Наконец, броненосец стал на выделенное ему место и матросы из боцманской команды бросились заводить перлинь. Когда корабль оказался надежно закреплен, с него спустили с трудом починенный парадный трап и стали дожидаться катера с берега, поскольку свои были потеряны во время сражения.

Наконец, к броненосцу подошла первая шлюпка, и командовавший ею мичман легко взбежал по трапу, отдавая часть флагу.

— Здравия желаю вашему императорскому высочеству, — обратился он к подошедшему Алеше.

— Лев Константинович? — сразу узнал тот мичмана Феншоу с «Полтавы».

— Так точно, слава богу, вы вернулись!

— Да что же тут у вас приключилось, за время нашего отсутствия?

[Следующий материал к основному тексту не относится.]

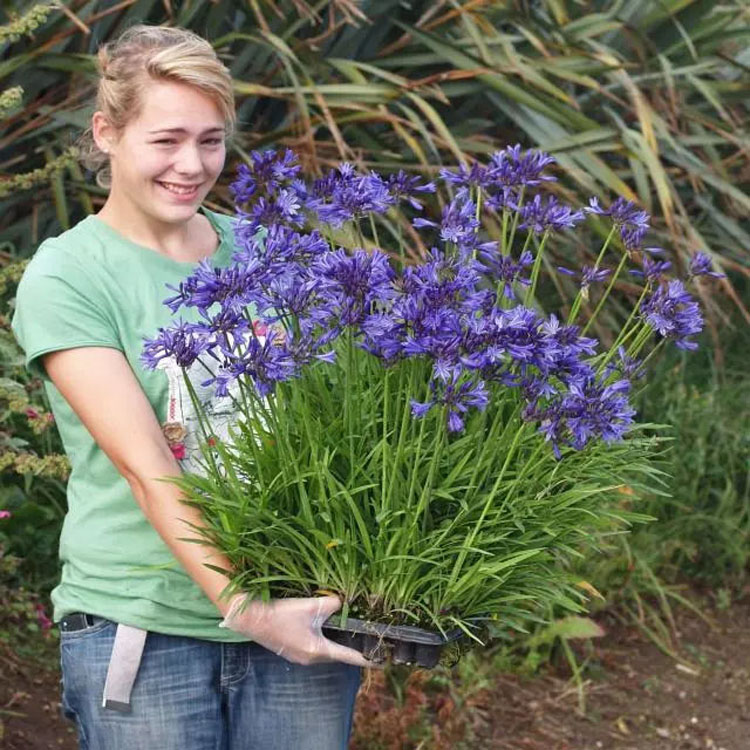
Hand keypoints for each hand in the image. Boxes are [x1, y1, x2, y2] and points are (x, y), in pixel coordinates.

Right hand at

И где «Петропавловск»?

— Катастрофа, — сразу помрачнел мичман.

— Но как это возможно?

— Подорвался на минах во время очередного выхода.

— А Макаров?

— Спасенных почти нет. Макаров, Верещагин, великий князь Кирилл…

— Он тоже?

— Спасено, не более полусотни человек, включая Бориса Владимировича.

— А он то, как там оказался?

— В гостях у брата был…

— Вашскобродие, — почтительно перебил их матрос-посыльный, — так что их превосходительство просят их благородие к себе.

— Ступайте, Лев Константинович, — печально сказал мичману Алеша, — мы с вами после договорим.

Несчастье, свалившееся на людей сначала переживших трудный бой, а затем проделавших тяжелый и опасный переход оказалось слишком велико. Потрясенные моряки сначала просто не поверили своим ушам, а затем в едином порыве без команды обнажили головы. Одни крестились, другие рыдали, но большинство, стиснув зубы угрюмо молчали. Великий князь, волею судьбы, ставший командиром броненосца, немного растерянно оглядел своих подчиненных и остановился глазами на вездесущем Архипыче. В глазах старика застыла скорбь, но, вместе с тем, одновременно разгорался какой-то внутренний огонь. Руки, сжатые в кулаки так, что побелели костяшки пальцев, казалось, готовы были вцепиться в горло коварному врагу. Поблекший от времени георгиевский крестик на груди старого матроса вдруг нестерпимо засиял на весеннем солнышке, и внутри Алеши сами собой родились нужные слова.